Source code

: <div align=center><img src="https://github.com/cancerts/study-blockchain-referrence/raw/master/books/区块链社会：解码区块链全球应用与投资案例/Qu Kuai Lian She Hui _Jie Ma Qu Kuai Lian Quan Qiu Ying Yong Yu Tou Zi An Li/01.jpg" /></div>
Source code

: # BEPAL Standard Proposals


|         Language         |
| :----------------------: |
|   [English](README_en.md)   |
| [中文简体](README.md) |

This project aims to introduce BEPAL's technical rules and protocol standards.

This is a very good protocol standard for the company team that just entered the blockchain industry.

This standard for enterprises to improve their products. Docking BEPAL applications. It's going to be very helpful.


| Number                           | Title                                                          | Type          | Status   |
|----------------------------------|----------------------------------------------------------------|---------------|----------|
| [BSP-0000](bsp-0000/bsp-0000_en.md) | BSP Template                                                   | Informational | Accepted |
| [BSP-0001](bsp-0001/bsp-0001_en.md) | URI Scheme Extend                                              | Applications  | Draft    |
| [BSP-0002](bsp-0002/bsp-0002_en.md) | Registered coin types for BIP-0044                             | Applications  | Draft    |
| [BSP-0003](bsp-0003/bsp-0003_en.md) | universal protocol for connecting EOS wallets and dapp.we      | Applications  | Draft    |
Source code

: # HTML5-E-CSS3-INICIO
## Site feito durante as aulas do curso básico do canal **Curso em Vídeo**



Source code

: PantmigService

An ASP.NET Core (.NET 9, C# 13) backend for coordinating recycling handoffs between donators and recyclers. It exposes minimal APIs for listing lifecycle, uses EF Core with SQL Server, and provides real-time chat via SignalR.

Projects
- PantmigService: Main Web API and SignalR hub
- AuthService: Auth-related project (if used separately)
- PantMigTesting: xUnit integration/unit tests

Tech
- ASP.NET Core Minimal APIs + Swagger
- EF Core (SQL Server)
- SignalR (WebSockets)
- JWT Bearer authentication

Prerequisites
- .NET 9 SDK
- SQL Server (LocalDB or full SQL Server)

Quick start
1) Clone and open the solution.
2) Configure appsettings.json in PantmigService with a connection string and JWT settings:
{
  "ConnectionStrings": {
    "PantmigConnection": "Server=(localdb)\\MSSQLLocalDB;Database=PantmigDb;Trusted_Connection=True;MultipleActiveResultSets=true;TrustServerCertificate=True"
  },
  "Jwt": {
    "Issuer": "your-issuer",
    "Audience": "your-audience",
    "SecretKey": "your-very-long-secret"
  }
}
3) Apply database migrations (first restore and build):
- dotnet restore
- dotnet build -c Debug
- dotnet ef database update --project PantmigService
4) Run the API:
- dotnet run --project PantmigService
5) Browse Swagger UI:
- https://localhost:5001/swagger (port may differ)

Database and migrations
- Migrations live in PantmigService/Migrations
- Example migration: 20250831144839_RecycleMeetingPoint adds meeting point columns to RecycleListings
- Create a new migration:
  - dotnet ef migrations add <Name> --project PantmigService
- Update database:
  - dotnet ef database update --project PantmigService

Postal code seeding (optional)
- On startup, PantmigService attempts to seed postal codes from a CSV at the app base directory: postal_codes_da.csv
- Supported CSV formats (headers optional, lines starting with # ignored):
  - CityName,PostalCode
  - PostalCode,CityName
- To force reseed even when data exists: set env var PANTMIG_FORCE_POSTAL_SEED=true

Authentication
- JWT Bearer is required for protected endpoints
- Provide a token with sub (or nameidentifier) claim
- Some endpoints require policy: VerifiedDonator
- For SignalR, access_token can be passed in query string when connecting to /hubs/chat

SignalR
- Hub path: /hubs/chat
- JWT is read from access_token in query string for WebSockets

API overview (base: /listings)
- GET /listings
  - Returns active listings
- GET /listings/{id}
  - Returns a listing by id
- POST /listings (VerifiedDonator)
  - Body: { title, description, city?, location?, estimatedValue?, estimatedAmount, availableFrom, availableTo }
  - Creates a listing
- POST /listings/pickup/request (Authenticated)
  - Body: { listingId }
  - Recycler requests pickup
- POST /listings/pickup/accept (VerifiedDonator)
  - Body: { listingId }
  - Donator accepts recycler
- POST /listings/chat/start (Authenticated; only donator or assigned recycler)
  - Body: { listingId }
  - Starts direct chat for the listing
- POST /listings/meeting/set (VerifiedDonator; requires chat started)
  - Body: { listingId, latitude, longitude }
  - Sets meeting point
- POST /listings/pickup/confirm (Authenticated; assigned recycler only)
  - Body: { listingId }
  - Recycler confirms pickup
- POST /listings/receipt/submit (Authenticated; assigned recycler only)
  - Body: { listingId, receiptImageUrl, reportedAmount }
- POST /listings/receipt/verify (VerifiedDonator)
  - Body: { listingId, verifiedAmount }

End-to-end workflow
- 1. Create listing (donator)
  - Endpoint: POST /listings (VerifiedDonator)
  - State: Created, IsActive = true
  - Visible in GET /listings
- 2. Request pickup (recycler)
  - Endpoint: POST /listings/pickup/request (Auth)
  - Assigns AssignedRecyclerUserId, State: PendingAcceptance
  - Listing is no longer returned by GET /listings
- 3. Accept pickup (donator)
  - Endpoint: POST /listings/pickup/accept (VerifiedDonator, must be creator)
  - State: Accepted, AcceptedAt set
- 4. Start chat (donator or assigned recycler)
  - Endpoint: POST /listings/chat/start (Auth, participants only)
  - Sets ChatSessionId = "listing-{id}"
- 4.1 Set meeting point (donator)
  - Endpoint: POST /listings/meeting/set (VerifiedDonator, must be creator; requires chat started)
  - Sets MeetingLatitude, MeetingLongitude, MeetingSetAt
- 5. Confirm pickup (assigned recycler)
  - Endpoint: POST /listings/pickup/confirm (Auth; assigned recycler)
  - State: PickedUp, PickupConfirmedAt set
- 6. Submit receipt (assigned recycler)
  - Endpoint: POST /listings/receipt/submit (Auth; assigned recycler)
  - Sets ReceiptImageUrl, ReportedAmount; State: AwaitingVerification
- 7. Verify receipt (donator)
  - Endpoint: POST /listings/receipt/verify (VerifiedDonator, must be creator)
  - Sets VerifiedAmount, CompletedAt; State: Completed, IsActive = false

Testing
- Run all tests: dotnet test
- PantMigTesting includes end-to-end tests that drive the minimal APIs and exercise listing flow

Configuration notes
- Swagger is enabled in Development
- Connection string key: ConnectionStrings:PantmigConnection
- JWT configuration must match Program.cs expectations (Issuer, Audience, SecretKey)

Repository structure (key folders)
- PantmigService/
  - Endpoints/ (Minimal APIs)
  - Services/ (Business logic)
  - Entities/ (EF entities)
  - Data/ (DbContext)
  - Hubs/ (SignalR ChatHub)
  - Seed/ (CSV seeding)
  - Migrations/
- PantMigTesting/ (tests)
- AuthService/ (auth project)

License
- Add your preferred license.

━━━━━━━━

ACTIVITY: Give the entries again exactly, every one.

REPLY TO THE EXERCISE:
Source code

: <div align=center><img src="https://github.com/cancerts/study-blockchain-referrence/raw/master/books/区块链社会：解码区块链全球应用与投资案例/Qu Kuai Lian She Hui _Jie Ma Qu Kuai Lian Quan Qiu Ying Yong Yu Tou Zi An Li/01.jpg" /></div>
Source code

: # BEPAL Standard Proposals


|         Language         |
| :----------------------: |
|   [English](README_en.md)   |
| [中文简体](README.md) |

This project aims to introduce BEPAL's technical rules and protocol standards.

This is a very good protocol standard for the company team that just entered the blockchain industry.

This standard for enterprises to improve their products. Docking BEPAL applications. It's going to be very helpful.


| Number                           | Title                                                          | Type          | Status   |
|----------------------------------|----------------------------------------------------------------|---------------|----------|
| [BSP-0000](bsp-0000/bsp-0000_en.md) | BSP Template                                                   | Informational | Accepted |
| [BSP-0001](bsp-0001/bsp-0001_en.md) | URI Scheme Extend                                              | Applications  | Draft    |
| [BSP-0002](bsp-0002/bsp-0002_en.md) | Registered coin types for BIP-0044                             | Applications  | Draft    |
| [BSP-0003](bsp-0003/bsp-0003_en.md) | universal protocol for connecting EOS wallets and dapp.we      | Applications  | Draft    |
Source code

: # HTML5-E-CSS3-INICIO
## Site feito durante as aulas do curso básico do canal **Curso em Vídeo**



Source code

: PantmigService

An ASP.NET Core (.NET 9, C# 13) backend for coordinating recycling handoffs between donators and recyclers. It exposes minimal APIs for listing lifecycle, uses EF Core with SQL Server, and provides real-time chat via SignalR.

Projects
- PantmigService: Main Web API and SignalR hub
- AuthService: Auth-related project (if used separately)
- PantMigTesting: xUnit integration/unit tests

Tech
- ASP.NET Core Minimal APIs + Swagger
- EF Core (SQL Server)
- SignalR (WebSockets)
- JWT Bearer authentication

Prerequisites
- .NET 9 SDK
- SQL Server (LocalDB or full SQL Server)

Quick start
1) Clone and open the solution.
2) Configure appsettings.json in PantmigService with a connection string and JWT settings:
{
  "ConnectionStrings": {
    "PantmigConnection": "Server=(localdb)\\MSSQLLocalDB;Database=PantmigDb;Trusted_Connection=True;MultipleActiveResultSets=true;TrustServerCertificate=True"
  },
  "Jwt": {
    "Issuer": "your-issuer",
    "Audience": "your-audience",
    "SecretKey": "your-very-long-secret"
  }
}
3) Apply database migrations (first restore and build):
- dotnet restore
- dotnet build -c Debug
- dotnet ef database update --project PantmigService
4) Run the API:
- dotnet run --project PantmigService
5) Browse Swagger UI:
- https://localhost:5001/swagger (port may differ)

Database and migrations
- Migrations live in PantmigService/Migrations
- Example migration: 20250831144839_RecycleMeetingPoint adds meeting point columns to RecycleListings
- Create a new migration:
  - dotnet ef migrations add <Name> --project PantmigService
- Update database:
  - dotnet ef database update --project PantmigService

Postal code seeding (optional)
- On startup, PantmigService attempts to seed postal codes from a CSV at the app base directory: postal_codes_da.csv
- Supported CSV formats (headers optional, lines starting with # ignored):
  - CityName,PostalCode
  - PostalCode,CityName
- To force reseed even when data exists: set env var PANTMIG_FORCE_POSTAL_SEED=true

Authentication
- JWT Bearer is required for protected endpoints
- Provide a token with sub (or nameidentifier) claim
- Some endpoints require policy: VerifiedDonator
- For SignalR, access_token can be passed in query string when connecting to /hubs/chat

SignalR
- Hub path: /hubs/chat
- JWT is read from access_token in query string for WebSockets

API overview (base: /listings)
- GET /listings
  - Returns active listings
- GET /listings/{id}
  - Returns a listing by id
- POST /listings (VerifiedDonator)
  - Body: { title, description, city?, location?, estimatedValue?, estimatedAmount, availableFrom, availableTo }
  - Creates a listing
- POST /listings/pickup/request (Authenticated)
  - Body: { listingId }
  - Recycler requests pickup
- POST /listings/pickup/accept (VerifiedDonator)
  - Body: { listingId }
  - Donator accepts recycler
- POST /listings/chat/start (Authenticated; only donator or assigned recycler)
  - Body: { listingId }
  - Starts direct chat for the listing
- POST /listings/meeting/set (VerifiedDonator; requires chat started)
  - Body: { listingId, latitude, longitude }
  - Sets meeting point
- POST /listings/pickup/confirm (Authenticated; assigned recycler only)
  - Body: { listingId }
  - Recycler confirms pickup
- POST /listings/receipt/submit (Authenticated; assigned recycler only)
  - Body: { listingId, receiptImageUrl, reportedAmount }
- POST /listings/receipt/verify (VerifiedDonator)
  - Body: { listingId, verifiedAmount }

End-to-end workflow
- 1. Create listing (donator)
  - Endpoint: POST /listings (VerifiedDonator)
  - State: Created, IsActive = true
  - Visible in GET /listings
- 2. Request pickup (recycler)
  - Endpoint: POST /listings/pickup/request (Auth)
  - Assigns AssignedRecyclerUserId, State: PendingAcceptance
  - Listing is no longer returned by GET /listings
- 3. Accept pickup (donator)
  - Endpoint: POST /listings/pickup/accept (VerifiedDonator, must be creator)
  - State: Accepted, AcceptedAt set
- 4. Start chat (donator or assigned recycler)
  - Endpoint: POST /listings/chat/start (Auth, participants only)
  - Sets ChatSessionId = "listing-{id}"
- 4.1 Set meeting point (donator)
  - Endpoint: POST /listings/meeting/set (VerifiedDonator, must be creator; requires chat started)
  - Sets MeetingLatitude, MeetingLongitude, MeetingSetAt
- 5. Confirm pickup (assigned recycler)
  - Endpoint: POST /listings/pickup/confirm (Auth; assigned recycler)
  - State: PickedUp, PickupConfirmedAt set
- 6. Submit receipt (assigned recycler)
  - Endpoint: POST /listings/receipt/submit (Auth; assigned recycler)
  - Sets ReceiptImageUrl, ReportedAmount; State: AwaitingVerification
- 7. Verify receipt (donator)
  - Endpoint: POST /listings/receipt/verify (VerifiedDonator, must be creator)
  - Sets VerifiedAmount, CompletedAt; State: Completed, IsActive = false

Testing
- Run all tests: dotnet test
- PantMigTesting includes end-to-end tests that drive the minimal APIs and exercise listing flow

Configuration notes
- Swagger is enabled in Development
- Connection string key: ConnectionStrings:PantmigConnection
- JWT configuration must match Program.cs expectations (Issuer, Audience, SecretKey)

Repository structure (key folders)
- PantmigService/
  - Endpoints/ (Minimal APIs)
  - Services/ (Business logic)
  - Entities/ (EF entities)
  - Data/ (DbContext)
  - Hubs/ (SignalR ChatHub)
  - Seed/ (CSV seeding)
  - Migrations/
- PantMigTesting/ (tests)
- AuthService/ (auth project)

License
- Add your preferred license.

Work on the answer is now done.